Ich war überrascht: Trotz der starken körperlichen und auch sprachlichen Einschränkungen, mit denen dieser Mann leben musste, hatte er seinen Humor behalten. Nicht Zynismus, sondern Ironie schwang in seinen Worten mit. Er strahlte Lebensfreude aus, selbst wenn es ihm manchmal schlecht ging. Sein Schicksal konnte er mit Hilfe seiner Familie annehmen. Sehr vieles gelang ihm allein. Auf zum Teil abenteuerliche Weise, aber trotzdem ordentlich.

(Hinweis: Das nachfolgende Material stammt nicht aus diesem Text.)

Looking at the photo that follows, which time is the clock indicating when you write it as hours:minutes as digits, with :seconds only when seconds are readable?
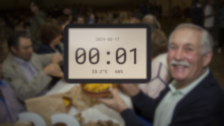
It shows 0:01
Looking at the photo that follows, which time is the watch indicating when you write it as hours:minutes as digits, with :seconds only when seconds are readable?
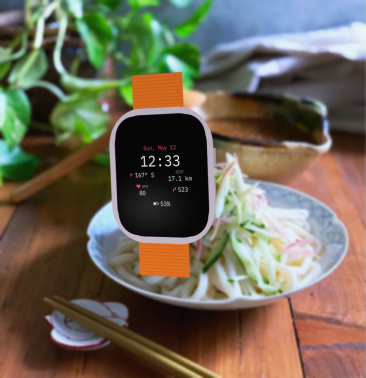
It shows 12:33
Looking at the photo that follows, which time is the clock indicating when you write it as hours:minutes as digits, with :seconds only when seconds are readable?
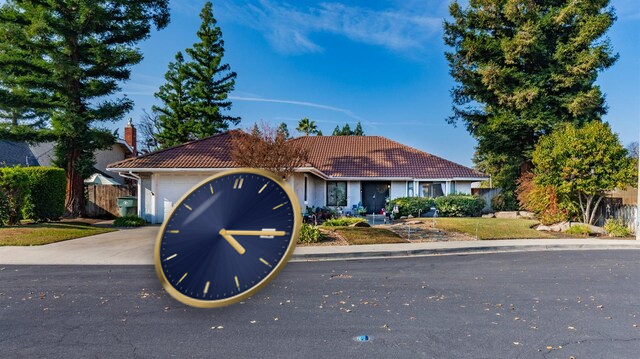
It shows 4:15
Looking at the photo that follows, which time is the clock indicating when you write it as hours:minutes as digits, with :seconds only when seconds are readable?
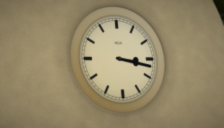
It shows 3:17
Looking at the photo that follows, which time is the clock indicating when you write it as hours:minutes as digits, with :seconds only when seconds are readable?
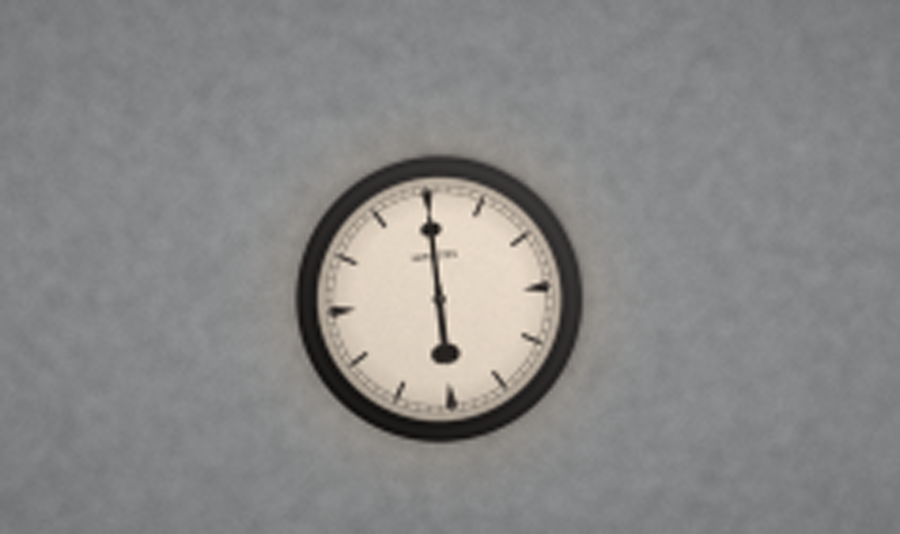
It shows 6:00
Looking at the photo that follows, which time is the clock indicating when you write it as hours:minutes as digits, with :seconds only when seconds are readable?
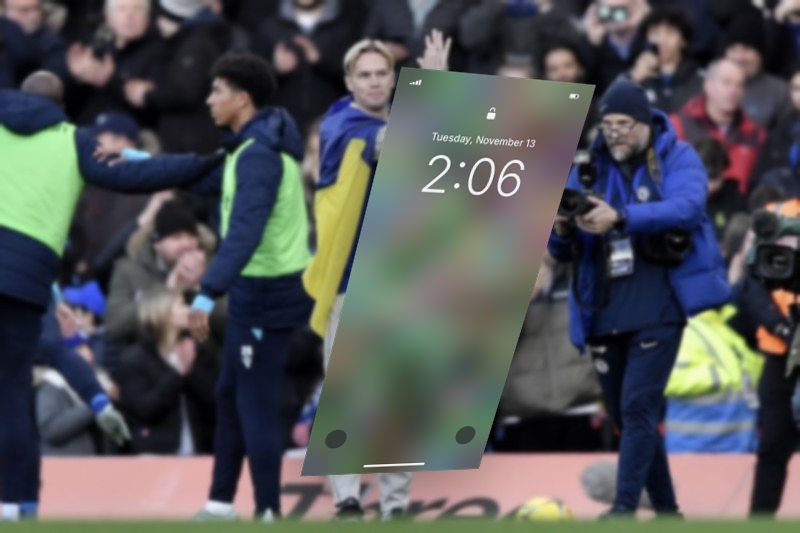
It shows 2:06
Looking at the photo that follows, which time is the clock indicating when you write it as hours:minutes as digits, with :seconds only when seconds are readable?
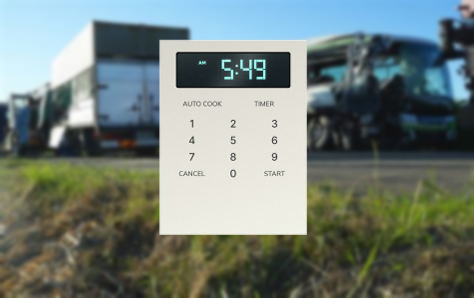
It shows 5:49
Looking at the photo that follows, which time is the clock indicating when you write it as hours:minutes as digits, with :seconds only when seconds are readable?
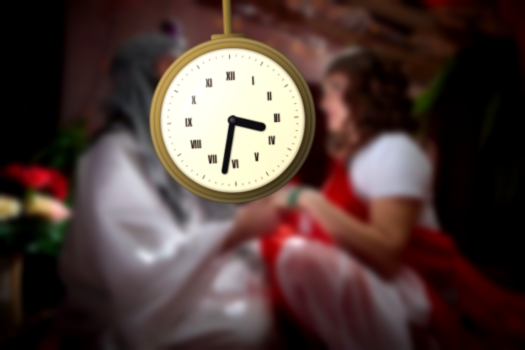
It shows 3:32
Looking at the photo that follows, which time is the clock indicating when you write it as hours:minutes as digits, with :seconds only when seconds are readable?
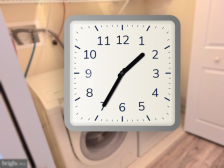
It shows 1:35
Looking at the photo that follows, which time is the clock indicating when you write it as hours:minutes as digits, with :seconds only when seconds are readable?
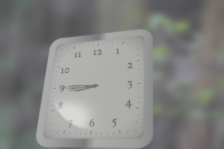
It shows 8:45
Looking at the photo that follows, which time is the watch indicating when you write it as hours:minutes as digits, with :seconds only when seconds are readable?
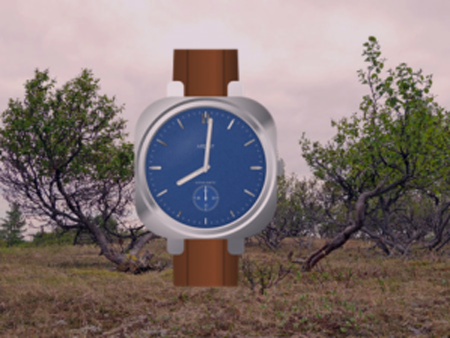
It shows 8:01
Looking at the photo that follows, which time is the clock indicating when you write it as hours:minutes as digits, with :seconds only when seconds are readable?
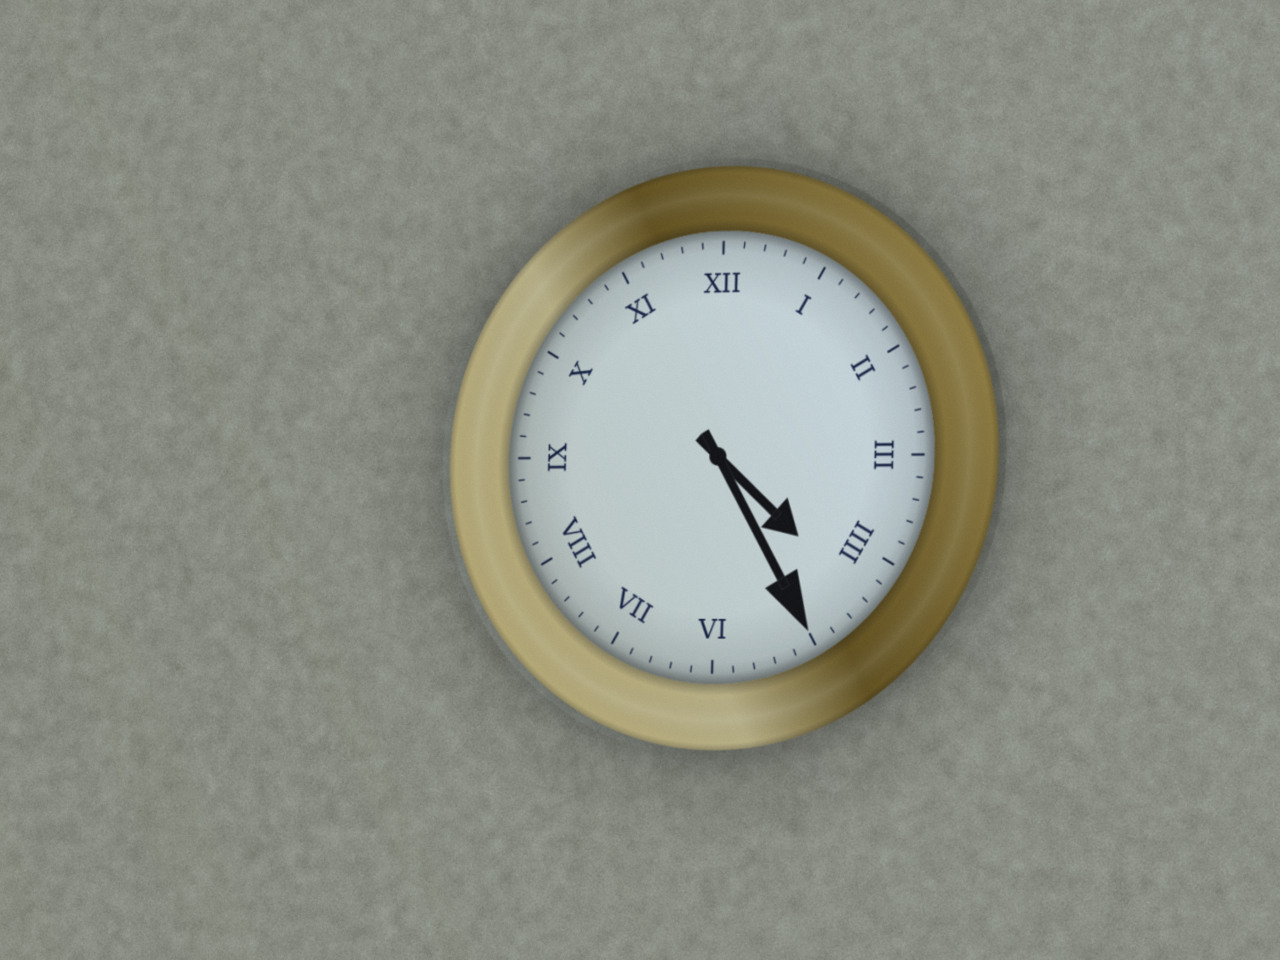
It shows 4:25
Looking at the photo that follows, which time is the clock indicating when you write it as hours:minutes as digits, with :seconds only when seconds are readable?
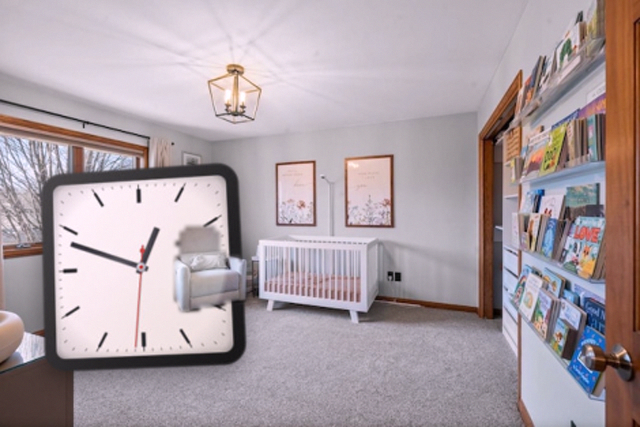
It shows 12:48:31
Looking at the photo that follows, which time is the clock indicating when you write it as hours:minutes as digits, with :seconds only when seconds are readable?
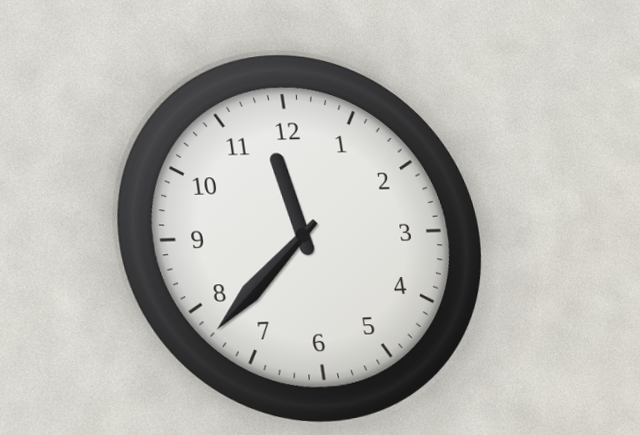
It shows 11:38
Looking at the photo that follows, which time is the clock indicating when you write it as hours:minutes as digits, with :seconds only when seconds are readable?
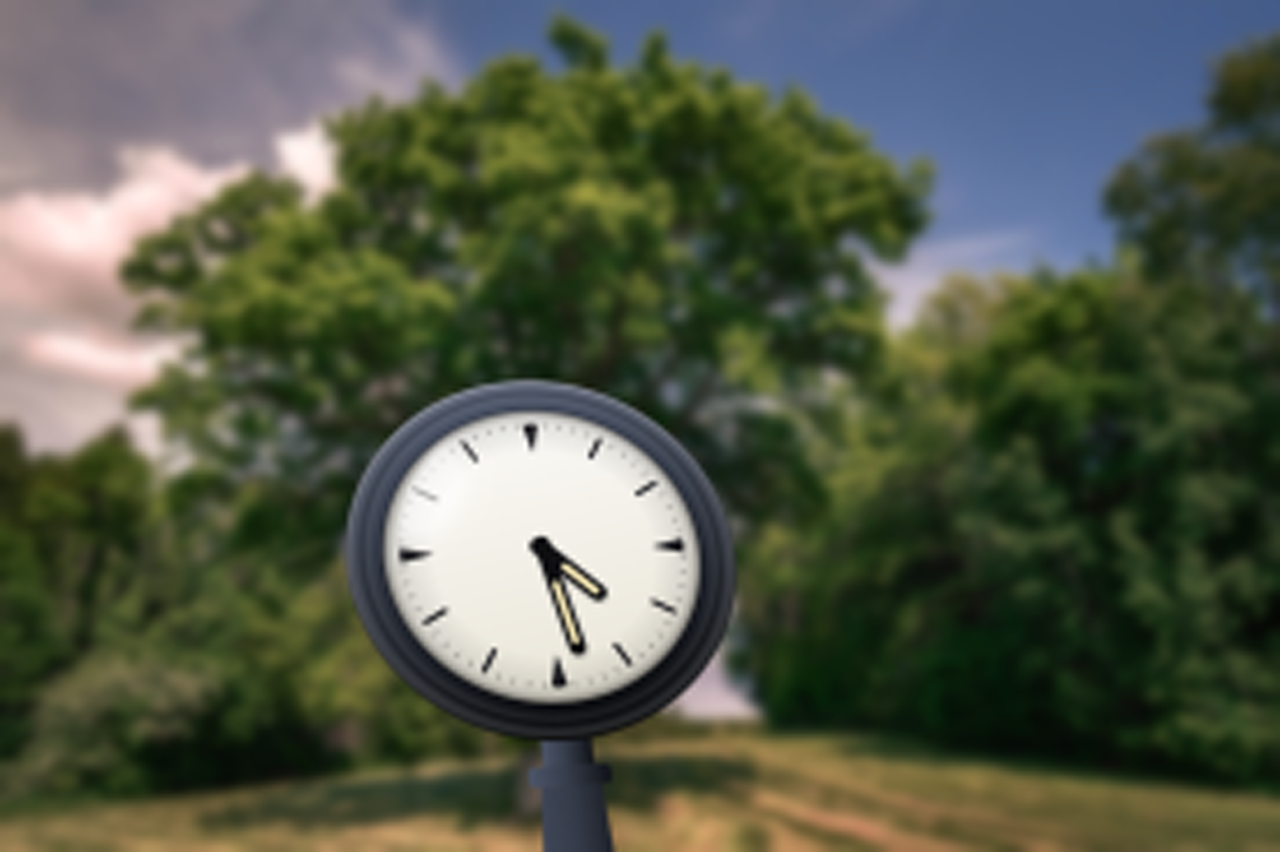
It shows 4:28
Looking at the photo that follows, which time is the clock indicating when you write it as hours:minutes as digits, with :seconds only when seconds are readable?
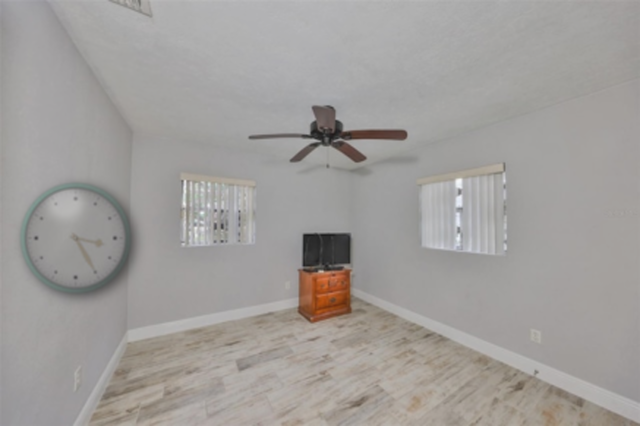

An einem Abend, kurz bevor ich gehen wollte, hielt er mich fest und sagte: Lass dich nicht von den Verlockungen einer erfolgreichen Karriere verführen. Arbeite, aber vergiss dein Leben nicht. Vergiss die Menschen um dich herum und dich selbst nicht. Alles kann sich ganz schnell ändern. Auch beruflicher Erfolg kann unwichtig werden. Aber dich und die Menschen, die dich lieben, brauchst du immer.

Schief im Bett sitzend, mit seiner schwer verständlichen Sprache, flüsterte er mir diese Sätze zu. Die Anstrengung, diese Worte klar zu artikulieren, war deutlich spürbar. Ich habe sie nicht vergessen.